In ancient times the Egyptians worshiped those they loved and creatures they feared, that is why on the shores of the Nile you will find a temple dedicated to crocodile god Sobek and Haroeris a form of the falcon headed god Horus. This temple is unique in that it’s design was duplicated to accommodate a place of worship for both gods. It’s like it was a place where good and evil coexisted side by side to balance each other out, the right side dedicated to Sobek and the left to Haroeris. Damaged by earthquakes, Nile floods and time parts of it have been lost forever however strong columns, beautiful hieroglyphics and evidences of it’s innovative design still stand today.
This part of the Nile was known for a great place for crocodiles to hang out and sun themselves on the river banks while terrorizing locals at the same time. To foster good relationships with these fearsome creatures of river the temple of Kom Ombo was built in their honor during the reign of Ptolomey VI. Over 300 mummified crocodiles were found buried around the temple and some are on display at the museum next door. Just in case you are wondering there are no more crocodiles in this part of the Nile, they are all living happily behind the High Dam. This was one of my first questions I asked my very amused guide, same goes for the hippopotamus.
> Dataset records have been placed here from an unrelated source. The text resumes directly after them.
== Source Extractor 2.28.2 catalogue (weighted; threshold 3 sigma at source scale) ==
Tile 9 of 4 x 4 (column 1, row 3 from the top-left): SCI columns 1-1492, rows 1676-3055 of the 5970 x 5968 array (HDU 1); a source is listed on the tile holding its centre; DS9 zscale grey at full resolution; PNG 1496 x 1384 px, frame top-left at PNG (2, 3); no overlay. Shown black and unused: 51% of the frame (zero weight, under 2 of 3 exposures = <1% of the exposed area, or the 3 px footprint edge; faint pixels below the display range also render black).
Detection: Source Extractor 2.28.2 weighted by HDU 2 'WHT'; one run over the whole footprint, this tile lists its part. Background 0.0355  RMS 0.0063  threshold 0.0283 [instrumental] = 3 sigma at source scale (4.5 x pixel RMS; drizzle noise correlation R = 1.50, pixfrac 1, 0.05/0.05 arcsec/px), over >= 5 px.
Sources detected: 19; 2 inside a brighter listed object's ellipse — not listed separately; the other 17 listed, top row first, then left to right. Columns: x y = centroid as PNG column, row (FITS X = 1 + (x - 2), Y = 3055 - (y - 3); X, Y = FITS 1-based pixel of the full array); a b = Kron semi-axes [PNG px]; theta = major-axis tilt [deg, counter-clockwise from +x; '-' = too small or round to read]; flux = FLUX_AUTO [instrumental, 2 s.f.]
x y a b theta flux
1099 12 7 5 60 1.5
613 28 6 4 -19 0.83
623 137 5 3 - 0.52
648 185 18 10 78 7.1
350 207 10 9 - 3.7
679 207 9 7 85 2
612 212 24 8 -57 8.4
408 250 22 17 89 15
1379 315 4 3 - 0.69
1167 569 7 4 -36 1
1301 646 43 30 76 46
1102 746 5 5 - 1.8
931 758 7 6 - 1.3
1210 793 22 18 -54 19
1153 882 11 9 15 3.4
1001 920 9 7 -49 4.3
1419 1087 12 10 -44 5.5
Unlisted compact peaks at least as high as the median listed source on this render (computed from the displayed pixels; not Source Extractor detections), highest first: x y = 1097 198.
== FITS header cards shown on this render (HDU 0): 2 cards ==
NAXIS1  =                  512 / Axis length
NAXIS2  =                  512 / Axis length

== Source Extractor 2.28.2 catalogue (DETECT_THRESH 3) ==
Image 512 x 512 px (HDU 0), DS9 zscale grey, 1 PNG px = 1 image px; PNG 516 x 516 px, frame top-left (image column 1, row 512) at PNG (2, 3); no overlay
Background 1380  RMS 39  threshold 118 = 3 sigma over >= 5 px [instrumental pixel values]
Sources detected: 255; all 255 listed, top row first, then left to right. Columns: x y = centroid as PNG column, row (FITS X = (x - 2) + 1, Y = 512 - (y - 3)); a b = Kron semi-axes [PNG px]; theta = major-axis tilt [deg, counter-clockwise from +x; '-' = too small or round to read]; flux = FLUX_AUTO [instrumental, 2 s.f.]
It would seem the temple priests were not the most honest and this temple is a fine example of how crafty they were. The design of the temple enabled the priests to be able to see clearly into the courtyard while they were nicely concealed in the shadows of the inner sanctuaries. When a wealthy noble was seen entering the temple he would be invited into the inner sanctuary where he could make a personal offering to the gods. Once inside this person would hear the voice of a god speak to him with promises of wonderful things, only one catch, it all depended on how abundant his offering was. Unknown to the wealthy noble was that a priest would be hidden in a secret chamber in the walls of the sanctuary, scamming him the whole time. This secret chamber also had a hidden passage that lead to the outer walls of the temple, a perfect escape route. By the time the noble emerged from the temple after his divine encounter the priest were well shot of the sanctuary, providing them a perfect alibi, they must have made a killing.
When exploring the walls of the temple my guide pointed out a section and asked me to guess what I thought the inscriptions represented, to my surprise I found myself looking at what seemed to be surgical tools. To his surprise also as not many people guess correctly. It was the forceps and blades that gave it away but on closer inspection I could also make out what looked like a drill. Is it possible that brain surgery was also attempted back in ancient times? It wouldn’t surprise me in the slightest after all the Egyptians built the pyramids, great temples and had the mummification process down, so why not brain surgery.
This temple was one of the first stops on my Nile cruise, we left Aswan around lunchtime and arrived just before sunset. The Nile would have to be one of the best places in the world to watch the sun go down. While this temple is not as well preserved as others it is still worth a visit, especially at sunset. Stories of crooked priests, crocodiles and gods are all here amongst broken ruins bathed in golden sunlight on the banks of the Nile.